Dangerous 7.62x51 ammo

Discussion in 'The Ammo & Reloading Forum' started by Popgunner, Aug 15, 2010.

  1. Popgunner

    Popgunner New Member

    Dec 3, 2005
    [​IMG]Watch out for any of this stuff:eek:

    Certain "Surplus" Cartridges Dangerous
    Companhia Brasileria de Cartuchos, CBC, says its 7.62mm x 51mm cartridges from lots dated 1975 pose serious safety risks because of excessive pressures. The cartridges, headstamped "CBC 7.62 75", should not be used, given away or sold under any circumstances. There have been reports of rifles bursting as a result of the excessive pressure. An independent testing lab detected peak pressures in excess of 130,000 CUP, in one of 20 of the cartridges it tested. CBC calls these rounds outdated.

    The particular round was manufactured solely for military use in several countries. They are not intended for civilian use at all.

    CBC also has issued a warning for any of its 7.62mm x 51mm cartridges from any year which have a label on the packing material with the Spanish word "reengastada." The label was not affixed by the manufacturer and its application to ammunition is unclear.
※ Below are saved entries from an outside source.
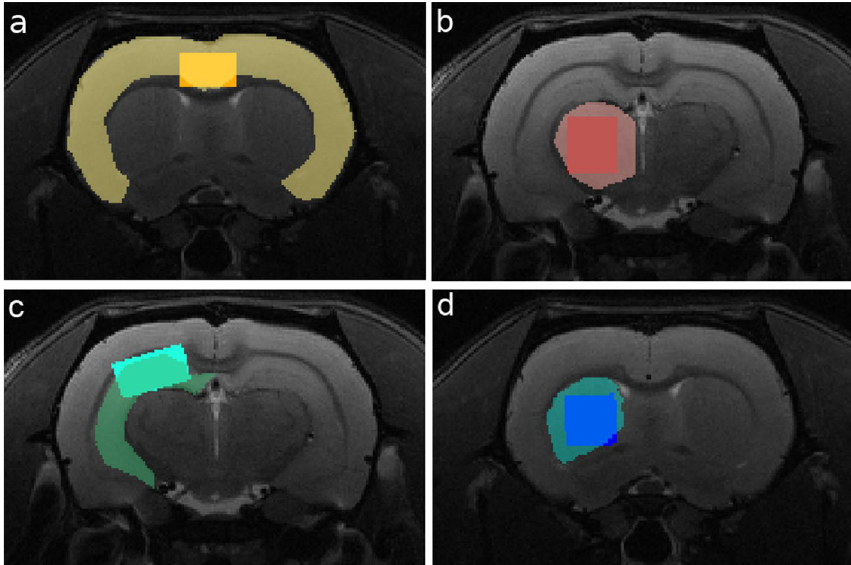
Figure 1. MRS voxel location. Position and size of the four MRS voxels in representative coronal slices of the same animal, overlaid in the respective T2-weighted RARE images and the segmentation of the region of interest: ( a ) cortex; ( b ) right thalamus; ( c ) right hippocampus and ( d ) right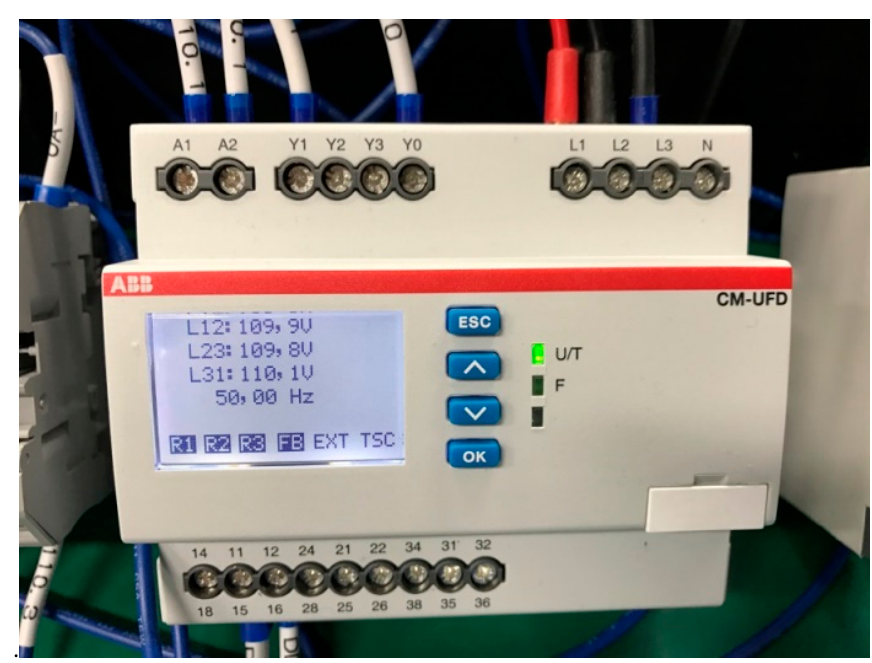
Figure 27. Normal operation of relay.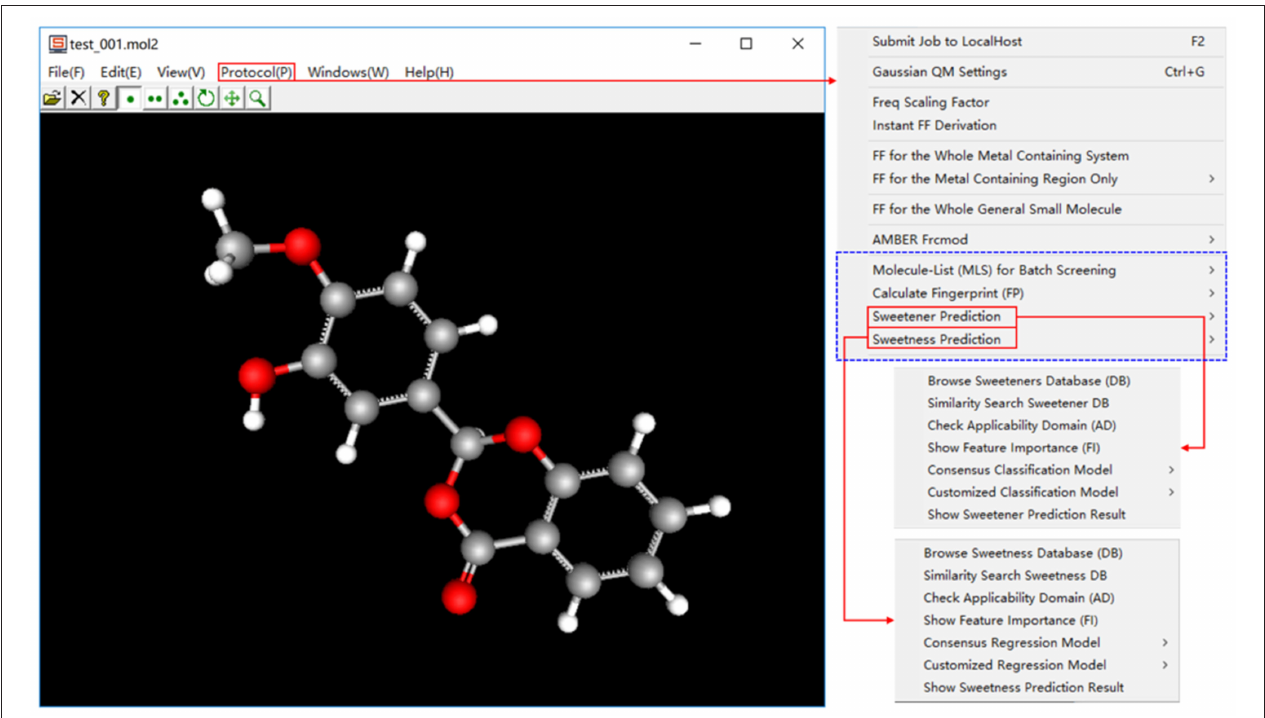
FIGURE 2 | The main features of e-Sweet platform for the sweetener and sweetness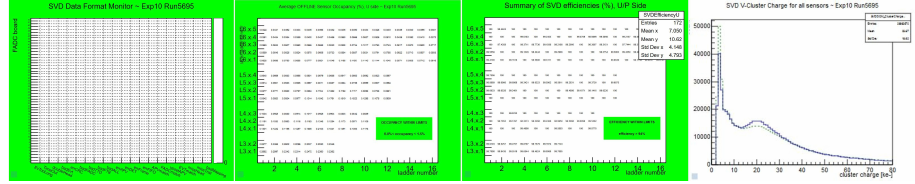
Figure 7. Basic SVD diagnostic plots avilable for Control Room shifters, left to right: Chip monitor (APV25-to-FADC-to-sensor mapping and status); Occupancy in U strips; E ffi ciency; Cluster charge in V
    If you have any ammunition with the 1975 headstamp or with the Spanish word, contact CBC at 800-742-1094.

    – Originally published by the author, un-bylined, in the 1 June 1992 Firearms Business.That toll-free number is no longer operative (2007) but it had been answered in the San Francisco, California offices of Brobeck, Phelger & Harrison where CBC had been represented in this matter.

    According to the attorney, Gary Fergus, on point at the time they were contacted in Spring 1992, the suspect "CBC 7.62 75" cartridges had been involved in 83 catastrophic failures of small arms ranging from numerous M1A/M14 rifles to machine guns such two belonging to Kent Lomont (including a M1919A4), both of which were destroyed at the April 1992 Knob Creek meeting. He had obtained the rounds from Century International Arms.

    In an interview by fax from Sao Paulo with CBC's President, Antonio Marcos Moraes Barros, it was learned that his company had originally manufactured those particular rounds on an Argentinean military contract. He was unable to provide any information about how the ammunition came to be made available to Century, which had imported the bulk of it, or Samco Global Arms, only that neither of those concerns had obtained it directly from CBC.

    Brobeck, Phelger & Harrison closed its doors in 2003.

    2009 Update
    As recently as October 2009, rounds from the suspect "CBC 7.62 75" lot were still out there and causing catastrophic failures, most recently Columbus Day weekend in the NorthEast. The ammunition, 60 rounds of which had been purchased the previous month from a small gun shop in upstate New York, claimed a brand new Springfield M1A on its first shot out of the box.

    Century International Arms, which had originally sold the CBC rounds to the gun shop in 1991, has so far been responsive to the unhappy M1A owner, and this report will be updated.

    by Dean Speir, formerly famous gunwriter.